An essential component in the capability of these web browsers to warn users against suspicious URLs is a blacklist of known or suspected phishing sites or sites that contain malware.Yet not all companies are willing to make such information public.

In an email interview with ZDNet Asia, a Microsoft spokesperson confirmed that the company does not share IE data pertaining to phishing and malware, "due to data-source agreements and the dynamic nature of these changes".

According to an email response from a Google spokesperson, the company's Safe Browsing service is provided to both Mozilla's Firefox and Chrome, Google's own browser.

When contacted, industry watchers were divided over whether browser companies should share their lists or data in the interest of providing better security for online users.

Andrew Walls, research director for security, risk and privacy at Gartner, pointed out that browser companies keep such lists private for competitive advantage.

"The reality is that money drives most of what happens in the computer business, and security is becoming increasingly a discriminating factor for consumers when they decide what software to use, whether they're purchasing or getting it for free," Walls said in a telephone interview. "The browser that's able to demonstrate better security is better placed to compete in the market."

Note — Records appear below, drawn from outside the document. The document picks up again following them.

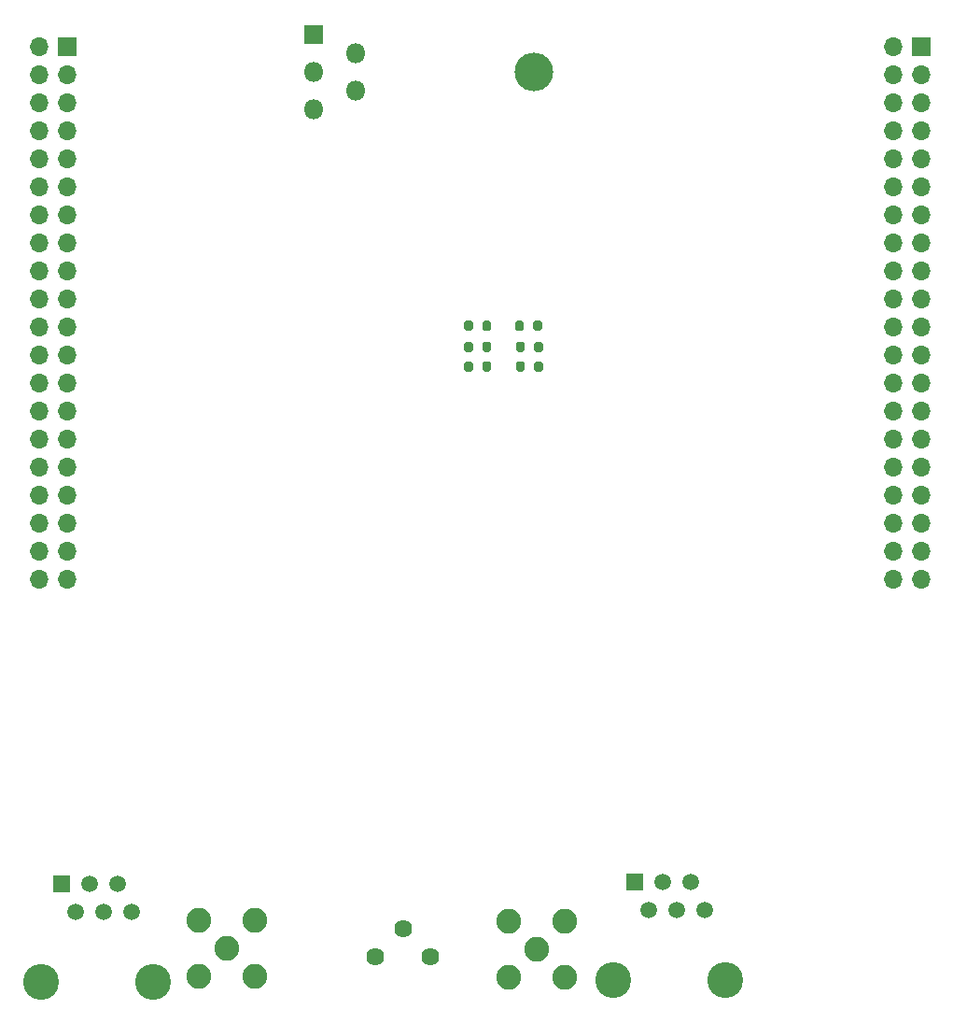
<source format=gbs>
%TF.GenerationSoftware,KiCad,Pcbnew,5.99.0+really5.1.12+dfsg1-1~bpo11+1*%
%TF.CreationDate,2021-12-25T19:54:22+01:00*%
%TF.ProjectId,Audio IN_OUT,41756469-6f20-4494-9e5f-4f55542e6b69,rev?*%
%TF.SameCoordinates,Original*%
%TF.FileFunction,Soldermask,Bot*%
%TF.FilePolarity,Negative*%
%FSLAX46Y46*%
G04 Gerber Fmt 4.6, Leading zero omitted, Abs format (unit mm)*
G04 Created by KiCad (PCBNEW 5.99.0+really5.1.12+dfsg1-1~bpo11+1) date 2021-12-25 19:54:22*
%MOMM*%
%LPD*%
G01*
G04 APERTURE LIST*
%ADD10C,1.620000*%
%ADD11O,1.800000X1.800000*%
%ADD12R,1.800000X1.800000*%
%ADD13O,3.500000X3.500000*%
%ADD14O,1.700000X1.700000*%
%ADD15R,1.700000X1.700000*%
%ADD16R,1.520000X1.520000*%
%ADD17C,3.250000*%
%ADD18C,1.520000*%
%ADD19C,2.250000*%
G04 APERTURE END LIST*
D10*
%TO.C,RV201*%
X165100000Y-140843000D03*
X167600000Y-138343000D03*
X170100000Y-140843000D03*
%TD*%
D11*
%TO.C,U3003*%
X159512000Y-64077000D03*
X163312000Y-62377000D03*
X159512000Y-60677000D03*
X163312000Y-58977000D03*
D12*
X159512000Y-57277000D03*
D13*
X179492000Y-60677000D03*
%TD*%
D14*
%TO.C,J1001*%
X212090000Y-106680000D03*
X214630000Y-106680000D03*
X212090000Y-104140000D03*
X214630000Y-104140000D03*
X212090000Y-101600000D03*
X214630000Y-101600000D03*
X212090000Y-99060000D03*
X214630000Y-99060000D03*
X212090000Y-96520000D03*
X214630000Y-96520000D03*
X212090000Y-93980000D03*
X214630000Y-93980000D03*
X212090000Y-91440000D03*
X214630000Y-91440000D03*
X212090000Y-88900000D03*
X214630000Y-88900000D03*
X212090000Y-86360000D03*
X214630000Y-86360000D03*
X212090000Y-83820000D03*
X214630000Y-83820000D03*
X212090000Y-81280000D03*
X214630000Y-81280000D03*
X212090000Y-78740000D03*
X214630000Y-78740000D03*
X212090000Y-76200000D03*
X214630000Y-76200000D03*
X212090000Y-73660000D03*
X214630000Y-73660000D03*
X212090000Y-71120000D03*
X214630000Y-71120000D03*
X212090000Y-68580000D03*
X214630000Y-68580000D03*
X212090000Y-66040000D03*
X214630000Y-66040000D03*
X212090000Y-63500000D03*
X214630000Y-63500000D03*
X212090000Y-60960000D03*
X214630000Y-60960000D03*
X212090000Y-58420000D03*
D15*
X214630000Y-58420000D03*
%TD*%
%TO.C,J1002*%
X137160000Y-58420000D03*
D14*
X134620000Y-58420000D03*
X137160000Y-60960000D03*
X134620000Y-60960000D03*
X137160000Y-63500000D03*
X134620000Y-63500000D03*
X137160000Y-66040000D03*
X134620000Y-66040000D03*
X137160000Y-68580000D03*
X134620000Y-68580000D03*
X137160000Y-71120000D03*
X134620000Y-71120000D03*
X137160000Y-73660000D03*
X134620000Y-73660000D03*
X137160000Y-76200000D03*
X134620000Y-76200000D03*
X137160000Y-78740000D03*
X134620000Y-78740000D03*
X137160000Y-81280000D03*
X134620000Y-81280000D03*
X137160000Y-83820000D03*
X134620000Y-83820000D03*
X137160000Y-86360000D03*
X134620000Y-86360000D03*
X137160000Y-88900000D03*
X134620000Y-88900000D03*
X137160000Y-91440000D03*
X134620000Y-91440000D03*
X137160000Y-93980000D03*
X134620000Y-93980000D03*
X137160000Y-96520000D03*
X134620000Y-96520000D03*
X137160000Y-99060000D03*
X134620000Y-99060000D03*
X137160000Y-101600000D03*
X134620000Y-101600000D03*
X137160000Y-104140000D03*
X134620000Y-104140000D03*
X137160000Y-106680000D03*
X134620000Y-106680000D03*
%TD*%
D16*
%TO.C,J1003*%
X188595000Y-134112000D03*
D17*
X186685000Y-143002000D03*
D18*
X189865000Y-136652000D03*
X191135000Y-134112000D03*
X192405000Y-136652000D03*
X193675000Y-134112000D03*
X194945000Y-136652000D03*
D17*
X196845000Y-143002000D03*
%TD*%
%TO.C,J1004*%
X144902000Y-143129000D03*
D18*
X143002000Y-136779000D03*
X141732000Y-134239000D03*
X140462000Y-136779000D03*
X139192000Y-134239000D03*
X137922000Y-136779000D03*
D17*
X134742000Y-143129000D03*
D16*
X136652000Y-134239000D03*
%TD*%
%TO.C,R307*%
G36*
G01*
X173146000Y-87651000D02*
X173146000Y-87101000D01*
G75*
G02*
X173346000Y-86901000I200000J0D01*
G01*
X173746000Y-86901000D01*
G75*
G02*
X173946000Y-87101000I0J-200000D01*
G01*
X173946000Y-87651000D01*
G75*
G02*
X173746000Y-87851000I-200000J0D01*
G01*
X173346000Y-87851000D01*
G75*
G02*
X173146000Y-87651000I0J200000D01*
G01*
G37*
G36*
G01*
X174796000Y-87651000D02*
X174796000Y-87101000D01*
G75*
G02*
X174996000Y-86901000I200000J0D01*
G01*
X175396000Y-86901000D01*
G75*
G02*
X175596000Y-87101000I0J-200000D01*
G01*
X175596000Y-87651000D01*
G75*
G02*
X175396000Y-87851000I-200000J0D01*
G01*
X174996000Y-87851000D01*
G75*
G02*
X174796000Y-87651000I0J200000D01*
G01*
G37*
%TD*%
%TO.C,R308*%
G36*
G01*
X177845000Y-87651000D02*
X177845000Y-87101000D01*
G75*
G02*
X178045000Y-86901000I200000J0D01*
G01*
X178445000Y-86901000D01*
G75*
G02*
X178645000Y-87101000I0J-200000D01*
G01*
X178645000Y-87651000D01*
G75*
G02*
X178445000Y-87851000I-200000J0D01*
G01*
X178045000Y-87851000D01*
G75*
G02*
X177845000Y-87651000I0J200000D01*
G01*
G37*
G36*
G01*
X179495000Y-87651000D02*
X179495000Y-87101000D01*
G75*
G02*
X179695000Y-86901000I200000J0D01*
G01*
X180095000Y-86901000D01*
G75*
G02*
X180295000Y-87101000I0J-200000D01*
G01*
X180295000Y-87651000D01*
G75*
G02*
X180095000Y-87851000I-200000J0D01*
G01*
X179695000Y-87851000D01*
G75*
G02*
X179495000Y-87651000I0J200000D01*
G01*
G37*
%TD*%
%TO.C,R309*%
G36*
G01*
X173946000Y-85323000D02*
X173946000Y-85873000D01*
G75*
G02*
X173746000Y-86073000I-200000J0D01*
G01*
X173346000Y-86073000D01*
G75*
G02*
X173146000Y-85873000I0J200000D01*
G01*
X173146000Y-85323000D01*
G75*
G02*
X173346000Y-85123000I200000J0D01*
G01*
X173746000Y-85123000D01*
G75*
G02*
X173946000Y-85323000I0J-200000D01*
G01*
G37*
G36*
G01*
X175596000Y-85323000D02*
X175596000Y-85873000D01*
G75*
G02*
X175396000Y-86073000I-200000J0D01*
G01*
X174996000Y-86073000D01*
G75*
G02*
X174796000Y-85873000I0J200000D01*
G01*
X174796000Y-85323000D01*
G75*
G02*
X174996000Y-85123000I200000J0D01*
G01*
X175396000Y-85123000D01*
G75*
G02*
X175596000Y-85323000I0J-200000D01*
G01*
G37*
%TD*%
%TO.C,R310*%
G36*
G01*
X178645000Y-85323000D02*
X178645000Y-85873000D01*
G75*
G02*
X178445000Y-86073000I-200000J0D01*
G01*
X178045000Y-86073000D01*
G75*
G02*
X177845000Y-85873000I0J200000D01*
G01*
X177845000Y-85323000D01*
G75*
G02*
X178045000Y-85123000I200000J0D01*
G01*
X178445000Y-85123000D01*
G75*
G02*
X178645000Y-85323000I0J-200000D01*
G01*
G37*
G36*
G01*
X180295000Y-85323000D02*
X180295000Y-85873000D01*
G75*
G02*
X180095000Y-86073000I-200000J0D01*
G01*
X179695000Y-86073000D01*
G75*
G02*
X179495000Y-85873000I0J200000D01*
G01*
X179495000Y-85323000D01*
G75*
G02*
X179695000Y-85123000I200000J0D01*
G01*
X180095000Y-85123000D01*
G75*
G02*
X180295000Y-85323000I0J-200000D01*
G01*
G37*
%TD*%
%TO.C,R311*%
G36*
G01*
X173146000Y-83968000D02*
X173146000Y-83418000D01*
G75*
G02*
X173346000Y-83218000I200000J0D01*
G01*
X173746000Y-83218000D01*
G75*
G02*
X173946000Y-83418000I0J-200000D01*
G01*
X173946000Y-83968000D01*
G75*
G02*
X173746000Y-84168000I-200000J0D01*
G01*
X173346000Y-84168000D01*
G75*
G02*
X173146000Y-83968000I0J200000D01*
G01*
G37*
G36*
G01*
X174796000Y-83968000D02*
X174796000Y-83418000D01*
G75*
G02*
X174996000Y-83218000I200000J0D01*
G01*
X175396000Y-83218000D01*
G75*
G02*
X175596000Y-83418000I0J-200000D01*
G01*
X175596000Y-83968000D01*
G75*
G02*
X175396000Y-84168000I-200000J0D01*
G01*
X174996000Y-84168000D01*
G75*
G02*
X174796000Y-83968000I0J200000D01*
G01*
G37*
%TD*%
%TO.C,R312*%
G36*
G01*
X178582000Y-83418000D02*
X178582000Y-83968000D01*
G75*
G02*
X178382000Y-84168000I-200000J0D01*
G01*
X177982000Y-84168000D01*
G75*
G02*
X177782000Y-83968000I0J200000D01*
G01*
X177782000Y-83418000D01*
G75*
G02*
X177982000Y-83218000I200000J0D01*
G01*
X178382000Y-83218000D01*
G75*
G02*
X178582000Y-83418000I0J-200000D01*
G01*
G37*
G36*
G01*
X180232000Y-83418000D02*
X180232000Y-83968000D01*
G75*
G02*
X180032000Y-84168000I-200000J0D01*
G01*
X179632000Y-84168000D01*
G75*
G02*
X179432000Y-83968000I0J200000D01*
G01*
X179432000Y-83418000D01*
G75*
G02*
X179632000Y-83218000I200000J0D01*
G01*
X180032000Y-83218000D01*
G75*
G02*
X180232000Y-83418000I0J-200000D01*
G01*
G37*
%TD*%
D19*
%TO.C,J101*%
X151638000Y-140081000D03*
X149098000Y-137541000D03*
X149098000Y-142621000D03*
X154178000Y-142621000D03*
X154178000Y-137541000D03*
%TD*%
%TO.C,J102*%
X182245000Y-137668000D03*
X182245000Y-142748000D03*
X177165000Y-142748000D03*
X177165000Y-137668000D03*
X179705000Y-140208000D03*
%TD*%
M02*

</source>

However, the Melbourne-based analyst noted that companies that produce and maintain such lists "are very quick about updating their lists", and the lag in updates among competitors is very small. "So the real impact has got to be very light on the users," said Walls.

Chia Wing Fei, F-Secure's security response manager, agreed that there would not be "any huge impact" even if companies maintain their own databases of known malicious and phishing sites. "With their own lists, they can have more control and will be able to respond more quickly to newly found malicious sites," Chia said in an email.

However, William Tan, Websense's Asia-Pacific technical manager, noted that sharing research information "is a big part of the security industry", and gaining access to such lists would imply quicker validation of information, which leads to more internet users being protected.

Tan warned that the industry should not rely entirely on blacklists, which "fall short" amid a growing number of websites that carry dynamic, user-contributed content. "There are numerous examples where good sites turn bad and are found to be hosting malicious mobile codes injected by hackers," he said in an email interview. "Static blacklists just prove to be inefficient in addressing that part of the internet, [as they] usually account for the top 100 to 1,000 most frequently accessed websites [globally]."